Wednesday, September 14, 2016

Sunday

I started writing this sitting in my study last Sunday having been awake for a couple of hours. I was pondering and praying, as I do. Often my early start on a Sunday is because there are things to finish and I find only the pressure of a deadline works. Last Sunday was different.

I had lots of spare time on Saturday and all prep for Sunday was accomplished. Obviously when I woke up that morning I had several ideas in my head about how to do it all better. I tweaked a few things.

But mainly I woke up early on a Sunday because that is what I do. Almost always have. Tell me why? Because I don't like Sundays. Sundays are shadow side. Sundays are small talk. Sundays are a different sort of music to my personal preference. Sundays are telling people (especially children) certainties from a background of exploration and question, if I'm not careful.
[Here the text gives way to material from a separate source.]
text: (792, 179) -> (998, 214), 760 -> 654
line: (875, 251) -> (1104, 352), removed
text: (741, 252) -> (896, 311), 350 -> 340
And yet Sundays are where the God I try to worship and understand and the humans I try to serve get it on. And in the crazy mix of over-commitment, lack-of-commitment and all stations between we make slow progress towards being the church of God.

Have I hit it right? Have I been doing Sundays as well as I could? Who could ever say? A colleague used to pray after every service, 'Forgive what has been amiss; use what has been in accordance with your will.' That's about right.

Often I feel I survive Sundays. And survival, as someone once wrote, is the lowest form of life. Later that Sunday a chat with old friends, a fine meal out and an evening on the sofa was enough to redeem the day and by today, Wednesday, I usually feel I could do another Sunday.

On Monday evening a bunch of us sat around and dreamed a few exciting dreams for our little church. It was good.

I have this picture, which I coloured in myself, on my study wall. Too many people focus on what they want to achieve all the time. They often fail. There is a certain sort of vision which is based on avoiding what you don't want to happen, first. Survivors get to do vision. The sunk don't.

The best way to improve the quality of a corporate experience, which you would like others to join, is not to have occasional great ones. It is to eliminate the bad. So the chances of a visitor coming along to a disappointing day are reduced. Because when my church is being rubbish, and it is occasionally, not always my fault but always my responsibility, I get that sinking feeling, that some newcomer or visitor may have been lost by that first impression, which almost always happens on a Sunday.

So I don't really like Sundays. But I accept them as a necessary part of my duties. I try not to sink. And occassionally I catch a glimpse of an amazing island.